Bedenk daarbij dit: De verlamde man in Handelingen 3 zat daar zijn leven lang al te bedelen. Jezus is toen Hij als mens op aarde was aan hem voorbijgegaan. Ook geldt: Wie beter gemaakt is zal later alsnog sterven.
Letterlijk zegt Jezus dit: “Ze zullen zieken de handen opleggen en die zullen het goed hebben.” Dat kan betekenen dat die zieken beter worden. Het kan ook zijn zij op andere manieren het goede ontvangen. Bijvoorbeeld door innerlijke genezing of door een sterker geloofsvertrouwen.

Wie gelooft heeft eeuwig leven! Dáár gaat het Jezus om! Voor altijd samen met God leven.

De Heer kan tekenen geven om zijn Woord kracht bij te zetten… Die tekenen vólgen: We duwen ze niet voor ons uit om een ingang te krijgen…
We komen niet met tekenen, maar met het Woord!… Het is aan de vrijheid van God of en hoe en welke tekenen Hij geeft… Het belangrijkste is niet dat er tekenen zijn, maar dat er mensen tot geloof komen! Paulus zegt in Efeze 2: als er iemand zijn of haar vertrouwen op Jezus gaat stellen, dat is als een wonder van iemand die dood was en die weer leeft!!

Dat Jezus zulke tekenen belooft betekent niet dat een zendende kerk alleen zendelingen stuurt en geen verdere werkers. God geeft ons ook andere mensen en middelen om te helpen. Dat is ook een gave van Hém! Daarom sturen kerken met hun zendelingen ook dokters mee, landbouwdeskundigen en andere helpers. Juist om wat Jezus hier zegt in Marcus 16 is dat belangrijk. Niet omdat wij zijn plek (zijn wonderen) willen innemen, maar omdat we erkennen dat Hij ons die gaven heeft gegeven! Ook die artsen en landbouwdeskundigen.

Tot zover de tekenen.

We hebben stilgestaan bij de tekenen die de Heer Jezus noemt. Deze tekenen staan niet op zichzelf. Jezus geeft daardoor kracht aan het getuigenis van het evangelie. De tekenen vertellen niet dat wij geloven. Of hoe goed wij geloven. Maar de tekenen laten zien dat het evangelie waar is: deze Jezus is echt de Zoon van God!

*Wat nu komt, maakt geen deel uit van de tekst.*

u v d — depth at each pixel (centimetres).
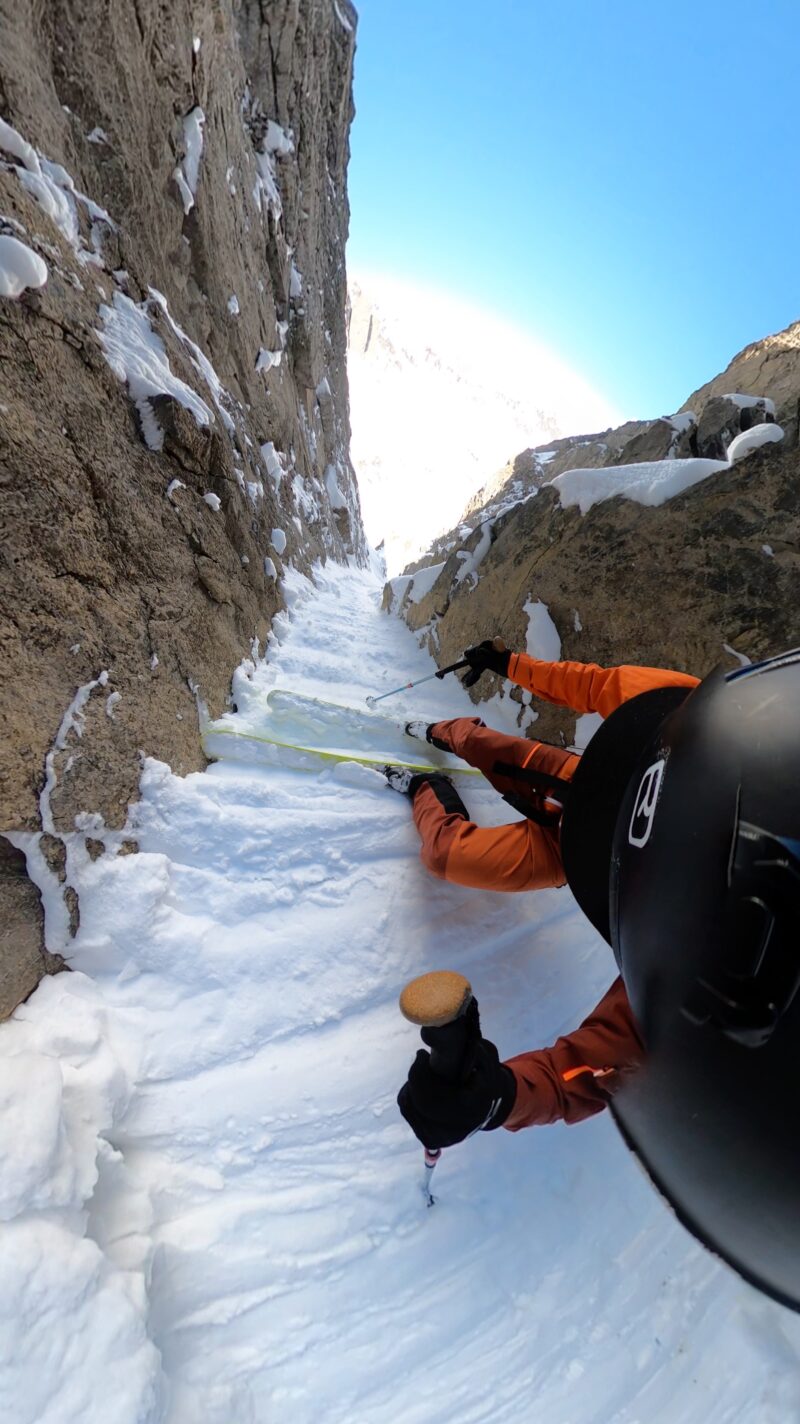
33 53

Hoe lang gelden deze woorden van Jezus? Moeten we zeggen dat deze tekenen alleen in het begin van de christelijke kerk de verkondiging zullen volgen? Zijn ze alleen gegeven aan de apostelen bij hún verkondiging van de Christus?

Dat is niet het geval. Jezus maakt juist expres onderscheid. Hij spreekt de elven aan. Maar als Hij de begeleidende tekenen belooft, dan heeft Hij het niet over de elven, maar over de gelovigen. Letterlijk zegt Hij: “Deze tekenen zullen de gelovigen volgen.” De gelovigen. Dat is breder dan de elf apostelen. Jezus noemt geen einddatum bij zijn belofte. Dus geldt die vandaag ook nog.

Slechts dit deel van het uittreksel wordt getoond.